*** Listed entries Section Begins ***

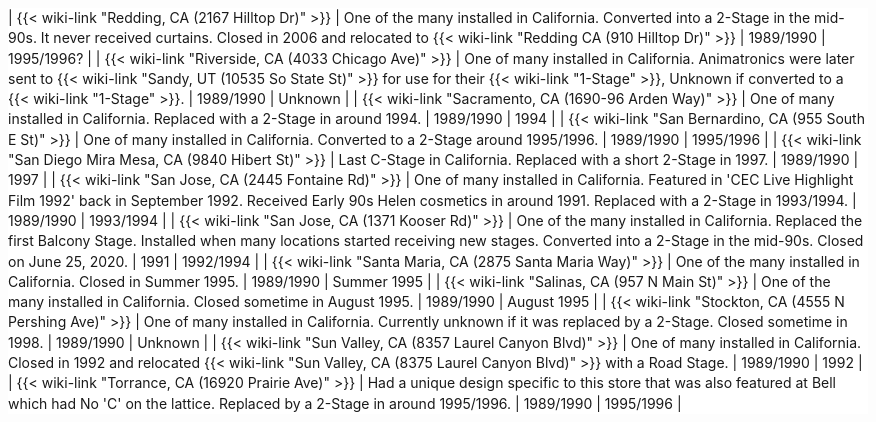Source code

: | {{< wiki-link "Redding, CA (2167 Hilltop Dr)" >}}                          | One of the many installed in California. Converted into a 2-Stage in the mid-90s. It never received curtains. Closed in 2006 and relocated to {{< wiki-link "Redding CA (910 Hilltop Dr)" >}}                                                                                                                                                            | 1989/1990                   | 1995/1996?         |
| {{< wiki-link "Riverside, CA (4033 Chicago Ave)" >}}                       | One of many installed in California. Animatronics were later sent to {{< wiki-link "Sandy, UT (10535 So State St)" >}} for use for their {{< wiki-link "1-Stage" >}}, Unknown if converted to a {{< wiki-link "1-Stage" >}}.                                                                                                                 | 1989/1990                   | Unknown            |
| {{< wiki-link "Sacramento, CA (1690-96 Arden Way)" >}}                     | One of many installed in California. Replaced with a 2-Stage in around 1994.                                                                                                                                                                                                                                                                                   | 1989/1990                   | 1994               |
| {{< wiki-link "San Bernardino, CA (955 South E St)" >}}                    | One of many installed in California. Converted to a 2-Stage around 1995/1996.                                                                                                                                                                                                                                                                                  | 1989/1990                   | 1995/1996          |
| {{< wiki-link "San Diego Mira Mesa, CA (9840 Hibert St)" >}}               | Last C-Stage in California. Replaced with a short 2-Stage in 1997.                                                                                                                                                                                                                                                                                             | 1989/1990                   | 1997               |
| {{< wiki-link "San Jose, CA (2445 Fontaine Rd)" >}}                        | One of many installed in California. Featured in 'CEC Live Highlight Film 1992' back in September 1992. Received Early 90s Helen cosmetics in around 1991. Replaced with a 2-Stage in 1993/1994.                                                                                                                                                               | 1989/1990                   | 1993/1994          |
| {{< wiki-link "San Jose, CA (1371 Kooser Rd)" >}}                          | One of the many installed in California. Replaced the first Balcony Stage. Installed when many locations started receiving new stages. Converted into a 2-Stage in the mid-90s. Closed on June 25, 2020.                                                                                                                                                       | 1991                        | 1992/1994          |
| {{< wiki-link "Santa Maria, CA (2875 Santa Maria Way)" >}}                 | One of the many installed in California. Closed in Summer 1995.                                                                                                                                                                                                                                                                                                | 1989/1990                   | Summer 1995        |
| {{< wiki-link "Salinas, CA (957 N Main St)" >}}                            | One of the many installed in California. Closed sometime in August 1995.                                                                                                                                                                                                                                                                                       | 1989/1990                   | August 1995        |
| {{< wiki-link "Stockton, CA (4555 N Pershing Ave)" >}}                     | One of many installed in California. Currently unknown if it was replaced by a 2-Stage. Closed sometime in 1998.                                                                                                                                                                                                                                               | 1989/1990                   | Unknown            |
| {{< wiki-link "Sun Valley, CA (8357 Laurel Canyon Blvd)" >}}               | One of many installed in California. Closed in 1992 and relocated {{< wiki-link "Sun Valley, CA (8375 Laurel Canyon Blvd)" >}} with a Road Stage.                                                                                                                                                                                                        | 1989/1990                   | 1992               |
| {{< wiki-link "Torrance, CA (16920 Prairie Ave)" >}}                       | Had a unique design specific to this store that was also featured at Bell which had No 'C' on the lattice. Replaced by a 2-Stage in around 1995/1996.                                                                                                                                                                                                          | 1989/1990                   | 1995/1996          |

*** Listed entries Section Ends ***
*** Listed entries Section Begins ***

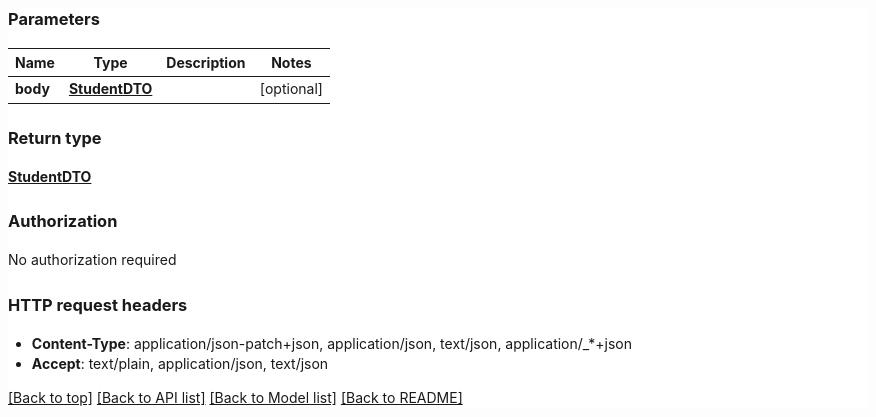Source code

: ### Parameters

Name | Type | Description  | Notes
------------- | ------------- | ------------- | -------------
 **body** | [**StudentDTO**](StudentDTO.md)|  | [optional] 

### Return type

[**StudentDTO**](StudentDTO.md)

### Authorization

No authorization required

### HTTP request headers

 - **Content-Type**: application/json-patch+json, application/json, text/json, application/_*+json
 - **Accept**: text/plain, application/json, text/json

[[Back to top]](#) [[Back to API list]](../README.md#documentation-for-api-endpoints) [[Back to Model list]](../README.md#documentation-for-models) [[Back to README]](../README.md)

*** Listed entries Section Ends ***

- Request
Above are the lines; repeat exactly the ones from the line containing "CA (4033 Chicago" down to the line containing "Mira Mesa, CA", both inclusive.

- Your solution
| {{< wiki-link "Riverside, CA (4033 Chicago Ave)" >}}                       | One of many installed in California. Animatronics were later sent to {{< wiki-link "Sandy, UT (10535 So State St)" >}} for use for their {{< wiki-link "1-Stage" >}}, Unknown if converted to a {{< wiki-link "1-Stage" >}}.                                                                                                                 | 1989/1990                   | Unknown            |
| {{< wiki-link "Sacramento, CA (1690-96 Arden Way)" >}}                     | One of many installed in California. Replaced with a 2-Stage in around 1994.                                                                                                                                                                                                                                                                                   | 1989/1990                   | 1994               |
| {{< wiki-link "San Bernardino, CA (955 South E St)" >}}                    | One of many installed in California. Converted to a 2-Stage around 1995/1996.                                                                                                                                                                                                                                                                                  | 1989/1990                   | 1995/1996          |
| {{< wiki-link "San Diego Mira Mesa, CA (9840 Hibert St)" >}}               | Last C-Stage in California. Replaced with a short 2-Stage in 1997.                                                                                                                                                                                                                                                                                             | 1989/1990                   | 1997               |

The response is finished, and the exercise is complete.